Слева насыщались две дамочки в чёрном, одна из которых, Аделаида Ивановна Пятнажко, если посмотреть на неё сбоку, напоминала разъевшуюся в стойле кобылу; хороший парень толстовец Нестор Ипполитович Хомутов; напросившийся на ужин жирный коллекционер с энергичным выражением купеческой бороды, имеющий прапорщицкий чин уже несуществующей французской армии и целый шкаф ворованных чайных ложек второсортных русских писателей в изгнании. Напротив коллекционера, чавкая и сопя мохнатыми ноздрями, поедал серую арабскую плюшку помощник доцента Лазарь Исаакович Коганович, недавно выпустивший трёхтомный труд Солженицын и пустота, где он доказывал, что «жить не по лжи» означает «лгать, лгать и ещё раз лгать».
К Александру подсел прекрасно говорящий по–французски скользкий молодой человек и принялся настойчиво выспрашивать. Ему хотелось знать всё: не поменял ли Граверский имя по приезде на Запад, не написал ли он чего–нибудь новенького, не болят ли у него глаза, и вообще хорошо ли он себя чувствует.
– Да! – встрепенулся вдруг Александр, прервав град вопросов, – сейчас я болен, потому что грязен, как негр. Но я не негр, я вымоюсь – буду похож на человека.

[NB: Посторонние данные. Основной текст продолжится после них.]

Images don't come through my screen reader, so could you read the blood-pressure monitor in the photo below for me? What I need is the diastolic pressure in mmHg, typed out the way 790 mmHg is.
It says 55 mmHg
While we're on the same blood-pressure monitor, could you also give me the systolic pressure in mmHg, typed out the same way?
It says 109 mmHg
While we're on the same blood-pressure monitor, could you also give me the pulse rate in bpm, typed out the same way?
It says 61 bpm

Его голос на мгновение перекрыл жужжание усталой беседы. Троцкист икнул, поперхнулся красненьким вином; у математика отвисла челюсть, выставив на всеобщее обозрение золотой фонд страны Советов; две Ольги хлопнули ресницами, многозначительно переглянулись и отодвинулись от Александра; Аделаида Ивановна застыла в четверть оборота, отчего над её верхней губой чётко обозначился пушок усиков; сидевший рядом с ней коллекционер потянулся было к её ложечке, но, подумав немного, отдёрнул руку.

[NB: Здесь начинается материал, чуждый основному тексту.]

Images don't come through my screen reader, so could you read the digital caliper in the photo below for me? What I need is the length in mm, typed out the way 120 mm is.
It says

Грянула музыка. Всё смешалось. Математик танцевал с жабой, перебирая пальцами бахрому жар–птичьего хвоста. Мадемуазель Лысенко вертелась с хромым Лазарем Когановичем, расхваливая ему великолепие недавно принятой ею религии. Коллекционер вальсировал с Пятнажко, натужно улыбаясь всякий раз, когда неуклюжая дама наступала своей исполинской туфлей на его лакированный башмачок. Арлекин Лукадзе также вознамерился было выбрать партнёршу, но вдруг зазвонил брюхом, схватился за бок, выдернул из–за пояса сверкнувший в воздухе телефон и завопил, перекрывая гам: «Да! Да! Наш выбран с перевесом в двенадцать голосов. Передай всем!»
Здоровенные динамики захлебнулись, рыгнули и, собравшись с силами, грянули кубинской сальсой. Пары распались, соединились вновь и, беспрестанно сбиваясь с ритма, пихая друг друга локтями и задами, принялись лихо выкаблучивать тропического тропака, заставляя дрожать вспотевшие окна. Александр покинул стол и, стараясь не привлекать внимания, стал пробираться к выходу. У самых дверей он пропустил вперёд большого начальника, тащившего за серый рукав спотыкающийся костюм–тройку бубнящего литератора. Несмотря на сопротивление, знаменитость была выволочена в коридор, где большой начальник, подпрыгивая в такт доносившимся из зала взрывам музыки, лопоча, прыская слюной и пытаясь раздавить в ладошках прихваченный из вазочки грецкий орех, взялся за изложение тезисов своей последней книжки, состряпанной из скелетов четырёх кандидатских диссертаций: «Ведь всё обо всём уже написано. Нечего ломать себе голову, как, ха–ха! ха–ха! ха–ха! какой–нибудь древний епископ из заштатного африканского городишки», и, заприметив своего заместителя, выскочившего из туалета, продолжил: «Многие с этим не согласятся. Ну, что ж делать, ха–ха! хе–хе! кхе, кхх, один любит попа, другой попадью».